* _Given exercise 1_
Reproduce the listing word for word, from its first line up to and including the line that contains "മഴക്കാടുകളിലെ".

* _Source document_
◇ ◇ ◇

Ok, so currently I’m staying with family in Vancouver, which provides a nightmare of a commute. I’m however determined to make it an adventure though. Today I’m heading downtown (Portland, not downtown Vancouver). The trip is a multi-transfer and long walking distance trip.

Segment One

The first part of the trip is about a half mile up and down hills. There is a sidewalk, which seems odd in Vancouver, as it seems nobody actually walks here. I see someone maybe every 1000ft. But then of course Vancouver has focused on car happiness and not people happiness, so it all makes sense.

Segment Two

I arrive at fourth plain after this walk/ride/bike up and down a 1/2 mile of hills to board the #4 to Delta Park. The #4 route is pleasant, at least so far. In the morning the bus appears to be clean with a well below half load of people. I counted 14 this morning. Strangely, there was also no traffic to cause delays crossing the great I-5 Bridge bottleneck either. So maybe it is a slow day?

Segment Three

Once I transferred to the Yellow Line MAX at Delta Park things immediately bumped up a notch. By the Rosa Parks Station Stop the MAX has no less than 82 people for the two car light rail train. By the next stop it had 106, which is a little low for a Monday, but sure beats the capacity a bus line could handle.

The day remained gorgeous with the sun shining and even slightly warm compared to previous days. Most were silent on the way in, which isn’t abnormal for the morning rush hours.

The Return Trip

The reverse trip was about the same thing. Easy, super quick transfer to the #4 C-Tran, and overall about 45 minutes between downtown and where I got off the bus in Vancouver.

Observations

  • 95% of the riders of the #4 C-Tran are all going to the Yellow Line. Obviously there is significant ridership demand.

◇ ◇ ◇

* _Material for this exercise_
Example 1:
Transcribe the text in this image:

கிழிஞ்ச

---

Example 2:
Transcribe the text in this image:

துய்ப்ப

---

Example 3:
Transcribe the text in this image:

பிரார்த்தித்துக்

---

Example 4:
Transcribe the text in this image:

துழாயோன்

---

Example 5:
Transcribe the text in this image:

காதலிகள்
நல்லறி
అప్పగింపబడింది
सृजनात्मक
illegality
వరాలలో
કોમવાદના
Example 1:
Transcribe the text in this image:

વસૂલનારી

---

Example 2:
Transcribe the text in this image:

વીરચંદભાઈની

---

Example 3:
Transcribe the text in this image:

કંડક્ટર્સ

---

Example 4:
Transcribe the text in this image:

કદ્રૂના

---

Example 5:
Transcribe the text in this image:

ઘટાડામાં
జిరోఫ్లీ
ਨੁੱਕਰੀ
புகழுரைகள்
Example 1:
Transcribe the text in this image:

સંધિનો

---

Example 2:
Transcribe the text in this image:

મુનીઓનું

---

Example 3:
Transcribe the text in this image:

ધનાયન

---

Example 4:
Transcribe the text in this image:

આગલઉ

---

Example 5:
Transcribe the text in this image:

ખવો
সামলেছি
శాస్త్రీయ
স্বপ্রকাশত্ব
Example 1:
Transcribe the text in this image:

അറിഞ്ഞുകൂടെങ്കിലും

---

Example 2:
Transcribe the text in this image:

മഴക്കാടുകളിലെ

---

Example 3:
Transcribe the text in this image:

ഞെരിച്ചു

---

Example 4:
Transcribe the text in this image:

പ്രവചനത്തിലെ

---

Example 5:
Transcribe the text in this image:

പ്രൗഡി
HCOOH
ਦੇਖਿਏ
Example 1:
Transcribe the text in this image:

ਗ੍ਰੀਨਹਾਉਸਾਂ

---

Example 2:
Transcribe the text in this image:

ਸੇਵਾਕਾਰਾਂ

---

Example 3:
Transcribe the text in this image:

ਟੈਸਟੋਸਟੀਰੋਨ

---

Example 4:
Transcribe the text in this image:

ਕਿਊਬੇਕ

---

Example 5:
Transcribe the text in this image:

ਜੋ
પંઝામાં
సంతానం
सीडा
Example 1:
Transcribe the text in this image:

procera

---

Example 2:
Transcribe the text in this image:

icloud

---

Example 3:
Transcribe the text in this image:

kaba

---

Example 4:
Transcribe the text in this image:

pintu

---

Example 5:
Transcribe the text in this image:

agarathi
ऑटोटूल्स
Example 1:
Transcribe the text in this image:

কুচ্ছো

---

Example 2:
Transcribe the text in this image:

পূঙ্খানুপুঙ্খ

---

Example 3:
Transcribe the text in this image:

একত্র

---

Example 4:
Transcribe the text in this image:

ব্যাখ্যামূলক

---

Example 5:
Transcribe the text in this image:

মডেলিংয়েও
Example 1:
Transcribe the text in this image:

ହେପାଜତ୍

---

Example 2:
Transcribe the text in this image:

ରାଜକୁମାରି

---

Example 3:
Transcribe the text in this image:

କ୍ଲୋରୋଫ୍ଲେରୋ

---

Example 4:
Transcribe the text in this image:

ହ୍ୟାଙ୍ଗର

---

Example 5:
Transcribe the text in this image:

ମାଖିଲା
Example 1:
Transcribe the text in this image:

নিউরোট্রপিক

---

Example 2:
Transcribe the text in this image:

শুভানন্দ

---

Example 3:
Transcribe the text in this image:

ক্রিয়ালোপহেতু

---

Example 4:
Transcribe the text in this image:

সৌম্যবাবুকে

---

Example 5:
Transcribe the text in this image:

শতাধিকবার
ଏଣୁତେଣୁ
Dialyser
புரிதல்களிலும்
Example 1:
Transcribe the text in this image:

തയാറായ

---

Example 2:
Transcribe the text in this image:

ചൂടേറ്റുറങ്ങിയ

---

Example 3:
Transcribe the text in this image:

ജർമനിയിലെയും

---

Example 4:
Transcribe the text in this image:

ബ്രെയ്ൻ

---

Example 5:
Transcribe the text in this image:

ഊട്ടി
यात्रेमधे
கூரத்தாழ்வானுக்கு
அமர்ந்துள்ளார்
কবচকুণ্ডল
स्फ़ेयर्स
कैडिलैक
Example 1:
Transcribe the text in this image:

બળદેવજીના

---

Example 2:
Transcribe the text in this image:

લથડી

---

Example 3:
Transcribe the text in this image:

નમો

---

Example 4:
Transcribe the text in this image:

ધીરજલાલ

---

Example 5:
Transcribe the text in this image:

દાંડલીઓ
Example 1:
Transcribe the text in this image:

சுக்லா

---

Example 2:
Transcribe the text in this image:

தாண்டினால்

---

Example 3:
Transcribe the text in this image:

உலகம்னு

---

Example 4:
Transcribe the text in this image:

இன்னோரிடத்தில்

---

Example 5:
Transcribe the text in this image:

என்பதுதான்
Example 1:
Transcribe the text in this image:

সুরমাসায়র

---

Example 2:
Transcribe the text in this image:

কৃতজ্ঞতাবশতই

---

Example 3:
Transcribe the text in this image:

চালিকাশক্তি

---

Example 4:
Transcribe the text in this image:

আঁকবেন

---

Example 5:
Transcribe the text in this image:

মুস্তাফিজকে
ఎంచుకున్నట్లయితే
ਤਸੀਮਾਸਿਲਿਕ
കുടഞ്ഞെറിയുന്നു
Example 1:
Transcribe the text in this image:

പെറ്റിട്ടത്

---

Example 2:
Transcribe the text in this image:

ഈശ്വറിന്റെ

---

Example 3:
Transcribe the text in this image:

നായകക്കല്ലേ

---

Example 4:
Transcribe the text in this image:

◇ ◇ ◇

* _Given exercise 2_
Write out the full commute account exactly as it appears.

* _Full output 1_
Example 1:
Transcribe the text in this image:

கிழிஞ்ச

---

Example 2:
Transcribe the text in this image:

துய்ப்ப

---

Example 3:
Transcribe the text in this image:

பிரார்த்தித்துக்

---

Example 4:
Transcribe the text in this image:

துழாயோன்

---

Example 5:
Transcribe the text in this image:

காதலிகள்
நல்லறி
అప్పగింపబడింది
सृजनात्मक
illegality
వరాలలో
કોમવાદના
Example 1:
Transcribe the text in this image:

વસૂલનારી

---

Example 2:
Transcribe the text in this image:

વીરચંદભાઈની

---

Example 3:
Transcribe the text in this image:

કંડક્ટર્સ

---

Example 4:
Transcribe the text in this image:

કદ્રૂના

---

Example 5:
Transcribe the text in this image:

ઘટાડામાં
జిరోఫ్లీ
ਨੁੱਕਰੀ
புகழுரைகள்
Example 1:
Transcribe the text in this image:

સંધિનો

---

Example 2:
Transcribe the text in this image:

મુનીઓનું

---

Example 3:
Transcribe the text in this image:

ધનાયન

---

Example 4:
Transcribe the text in this image:

આગલઉ

---

Example 5:
Transcribe the text in this image:

ખવો
সামলেছি
శాస్త్రీయ
স্বপ্রকাশত্ব
Example 1:
Transcribe the text in this image:

അറിഞ്ഞുകൂടെങ്കിലും

---

Example 2:
Transcribe the text in this image:

മഴക്കാടുകളിലെ

* _Full output 2_
Ok, so currently I’m staying with family in Vancouver, which provides a nightmare of a commute. I’m however determined to make it an adventure though. Today I’m heading downtown (Portland, not downtown Vancouver). The trip is a multi-transfer and long walking distance trip.

Segment One

The first part of the trip is about a half mile up and down hills. There is a sidewalk, which seems odd in Vancouver, as it seems nobody actually walks here. I see someone maybe every 1000ft. But then of course Vancouver has focused on car happiness and not people happiness, so it all makes sense.

Segment Two

I arrive at fourth plain after this walk/ride/bike up and down a 1/2 mile of hills to board the #4 to Delta Park. The #4 route is pleasant, at least so far. In the morning the bus appears to be clean with a well below half load of people. I counted 14 this morning. Strangely, there was also no traffic to cause delays crossing the great I-5 Bridge bottleneck either. So maybe it is a slow day?

Segment Three

Once I transferred to the Yellow Line MAX at Delta Park things immediately bumped up a notch. By the Rosa Parks Station Stop the MAX has no less than 82 people for the two car light rail train. By the next stop it had 106, which is a little low for a Monday, but sure beats the capacity a bus line could handle.

The day remained gorgeous with the sun shining and even slightly warm compared to previous days. Most were silent on the way in, which isn’t abnormal for the morning rush hours.

The Return Trip

The reverse trip was about the same thing. Easy, super quick transfer to the #4 C-Tran, and overall about 45 minutes between downtown and where I got off the bus in Vancouver.

Observations

  • 95% of the riders of the #4 C-Tran are all going to the Yellow Line. Obviously there is significant ridership demand.